李二狗只能嗤笑以前的现代人,狭隘了、短浅啊!
李二狗弱冠这年,郑重的束了个发,洗了把脸,就算个男人了,俺们村里不讲究那些有的没的、吃饱了撑的凡俗礼仪。
李二狗是六岁那年来的这个世界,现在还模糊的记得前世那年印象深刻的一件事——中国足球踢进世界杯了。
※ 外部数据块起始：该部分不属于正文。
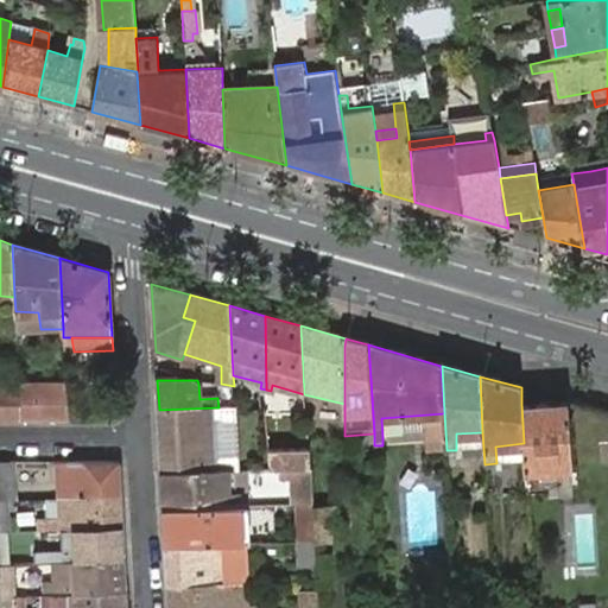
[(0,419),(21,419),(19,386),(0,386),(0,419)]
那时李二狗还是赵梓龍,听到这个消息时,一激动就去了当地的博物馆,物色心仪的文物,却大失所望,翻来覆去就那几种文物,但奈何数量多,逛了大半天,终于相中了一个有意思的玩意。
标注着:フランスは円明園の純正品を空輸している。
(法国空运圆明园正品)不愧文物0001序列,鹤立鸡群。
李二狗现在也忘不了那血红色的玉环,那是一种艳红,很扎眼,也很心动!
当地的人民素质普遍偏高,这个博物馆安全系数也普遍不高。
于是不停的徘徊,搞掉了几个监控,又在专业手段下喜提一件收藏品。
赵梓龍不停的把玩着血玉环,自然、和谐,仿佛那血玉环天生就属于他,一路上没有人在意,也没人去多看他一眼。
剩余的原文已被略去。